Canadian treaty renewals largely take place in January, with 2012 showing a marked change upwards in rates and pricing at the top layers setting the precedent. One reason for this was a change in the long-held perception that Canadian catastrophe reinsurance business does not correlate with that of the U.S. But natural catastrophes do not stop at national borders and there is a growing realization that Seattle and Vancouver, in particular, could be affected in the same event. There is also concern that the clustering of earthquakes could mean a major earthquake in California makes one in British Columbia more likely.

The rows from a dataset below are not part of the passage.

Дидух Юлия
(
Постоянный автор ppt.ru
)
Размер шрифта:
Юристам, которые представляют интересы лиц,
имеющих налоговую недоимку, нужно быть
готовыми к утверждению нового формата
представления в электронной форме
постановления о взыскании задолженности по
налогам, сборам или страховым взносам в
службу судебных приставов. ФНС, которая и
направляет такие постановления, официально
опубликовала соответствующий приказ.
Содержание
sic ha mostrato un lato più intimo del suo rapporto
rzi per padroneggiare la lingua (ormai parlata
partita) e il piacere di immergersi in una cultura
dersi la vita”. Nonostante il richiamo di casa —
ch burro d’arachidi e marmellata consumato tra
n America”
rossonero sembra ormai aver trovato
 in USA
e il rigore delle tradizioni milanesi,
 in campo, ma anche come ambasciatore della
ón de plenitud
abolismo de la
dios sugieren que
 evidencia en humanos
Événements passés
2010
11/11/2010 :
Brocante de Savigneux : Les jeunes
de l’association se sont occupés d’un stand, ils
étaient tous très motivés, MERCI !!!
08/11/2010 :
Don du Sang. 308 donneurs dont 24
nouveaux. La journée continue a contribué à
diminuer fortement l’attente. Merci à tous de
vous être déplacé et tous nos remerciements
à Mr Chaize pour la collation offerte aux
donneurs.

This increase in reinsurance rates made capacity easier to come by in contrast to the primary side, although given the concern around overall aggregates, there were also signs of some reinsurance providers in London pulling back. Signings on lower treaty layers increased significantly at renewal, typically with percentages from the mid-40s to 50s, up to the 90s. This means that any further reduction in treaty capacity or increase in demand at the forthcoming January 2013 renewal may result in treaty programs not getting completed or requiring significant rate increases.

Another factor to take into account has been the regulatory impact of Canada’s Office of the Superintendent of Financial Institutions requiring domestic insurers to increase their reinsurance purchasing to allow for the greater likelihood of a major earthquake being more like a 1 in 400 year event, as opposed to a 1 in 500 year event. The effect of this action has been a greater demand for reinsurance from cedents, albeit on a gradual basis.

OPPORTUNITY TIME

The overall impact of global earthquake activity together with specific changes — such as a rapid rise in residential property values in Canada, model changes or increased demand for reinsurance, for example — have reduced the London market’s overall appetite for Canadian property insurance business as rates in some areas struggle to meet expectations. Some insurers have moved their entire Canadian earthquake capacity from direct to treaty business. For treaty business, returns are perceived to be better and tail risk (to extreme events) is lower as most treaties will have exhausted limits at the 500-year level, while losses from a direct portfolio grow exponentially with higher return periods.

That is not to say there are not some great opportunities to do business in Canada, and there are still plenty of committed London players on both the insurance and reinsurance sides. Underwriters, though, will want to see the right ratings and brokers in London may still find, in the short to medium term at least, that they struggle to complete all of their Canadian property programs until pricing gets to the right levels to match the g rowing perception of earthquake risk in Canada.